Comme le déclare JW Anderson dans un communiqué, « Quand je pense à un film qui me procure ce genre de réconfort, en parlant aussi directement à un enfant qu’à un adulte, ce film c’est Mon voisin Totoro. L’histoire de l’amitié de Mei et Satsuki avec le magique Totoro et ses cohortes, les espiègles boules de suie, qui ne peuvent pas être vues par les adultes mais seulement par les enfants qui les aiment, est vraiment touchante. C’est un produit de l’artisanat sous la forme d’un film d’animation.

Cette collection est aussi un moyen astucieux de capitaliser sur la fascination des jeunes générations – millennials en tête – pour le Cool Japan. Le pays du soleil levant, confronté à la fin des années 1970, à un déclin économique alors que son hardware peine à s’exporter (comme le walkman de sony…), décide, bien que tardivement, d’exporter son soft power à travers des produits culturels comme les animes et les mangas (Le roi Léo et Goldorak dans les années 1970 puis l’univers dystopique d’Akira en 1983). Moins onéreuses que les productions américaines et européennes, elles s’avèrent aussi plus nuancées. Ainsi, contrairement à des films de Disney manichéen, les productions japonaises présentent des personnages plus ambivalents et parlent à la jeunesse de sujets de société moins abordés comme la solitude, le deuil, les premiers émois… Le raz de marée de créations qui déferle sur l’Europe ne tarde pas à inspirer toute une nouvelle génération de dessinateurs, scénaristes… Un cool japan qui n’en finit pas d’inspirer les marques pour rajeunir leur clientèle et rappeler leurs souvenirs d’enfance ou d’adolescence, qu’il s’agisse de Louis Vuitton s’intéressant à l’univers vidéo ludique de la franchise Final Fantasy, Longchamp arborant la figure de Pikachu ou encore Gucci qui choisissait d’illustrer son lookbook avec les personnages de One Piece en octobre 2020. 

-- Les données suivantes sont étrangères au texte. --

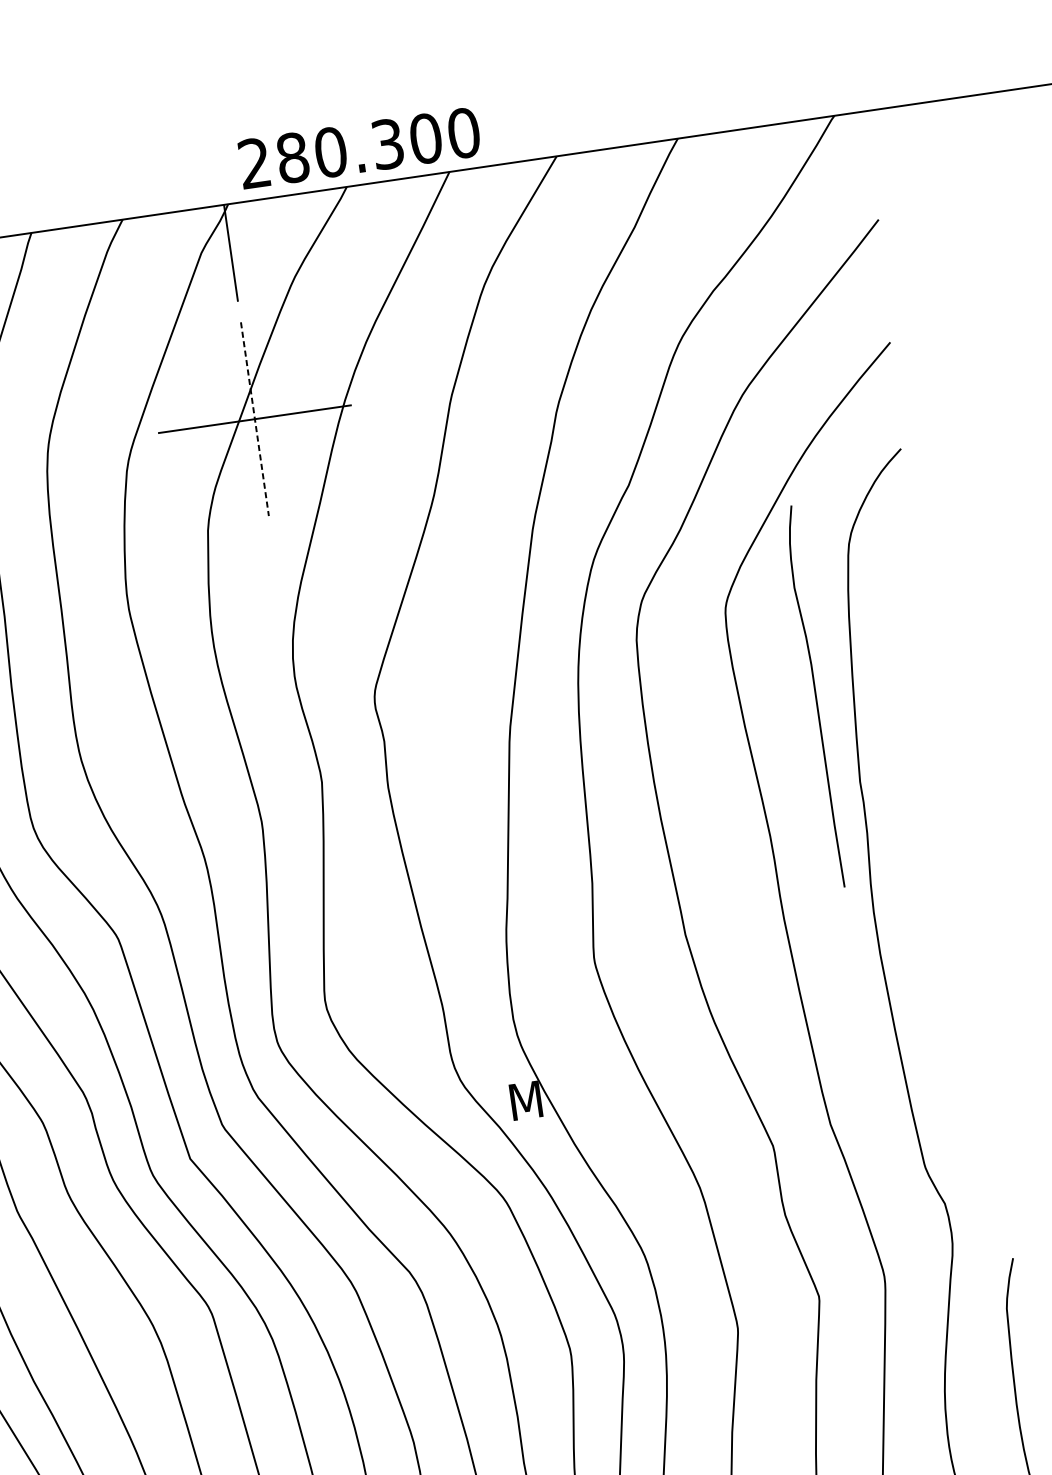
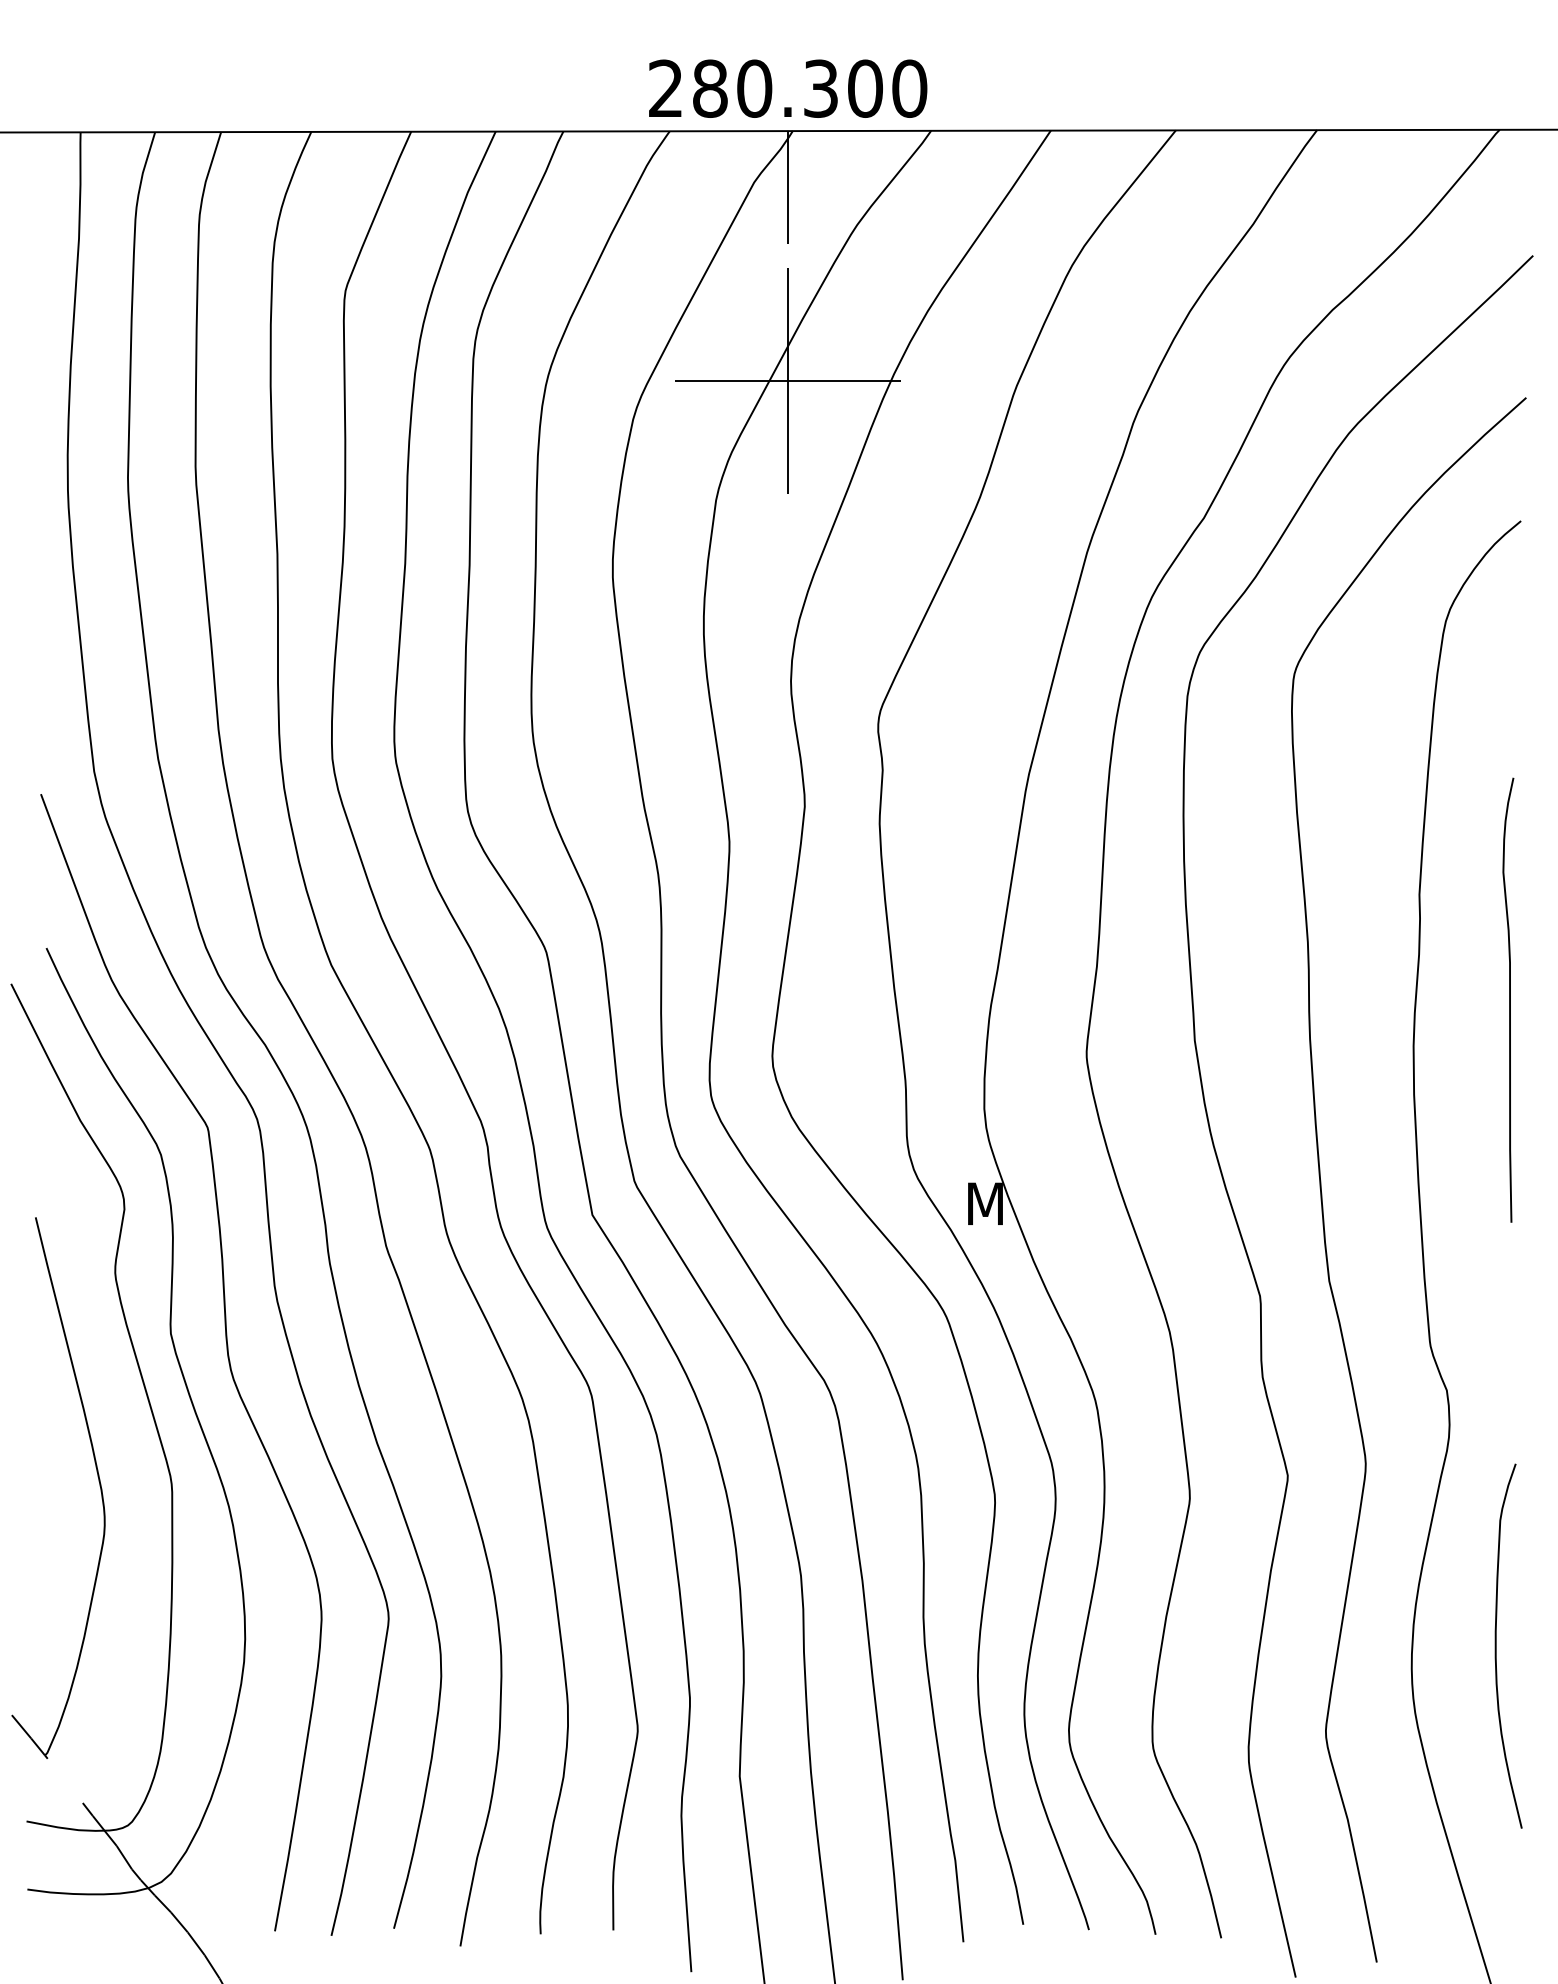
text: (359, 147) -> (788, 88), moved
line: (254, 418) -> (787, 380), dashed -> solid
curve: (815, 696) -> (1509, 999), moved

L’enfance, une madeleine de Proust remède à la sinistrose ambiante à en juger par le grand magasin du bon marché qui avait décidé l’automne dernier de déployer une thématique joviale et régressive, celle de la bande dessinée belge (avec les personnages cultes des Franquin, Hergé…) et intitulé “il était la Belgique une fois”. Un évènement “sous le signe de l’humour et de la bonne humeur”, comme l’annonçait le communiqué.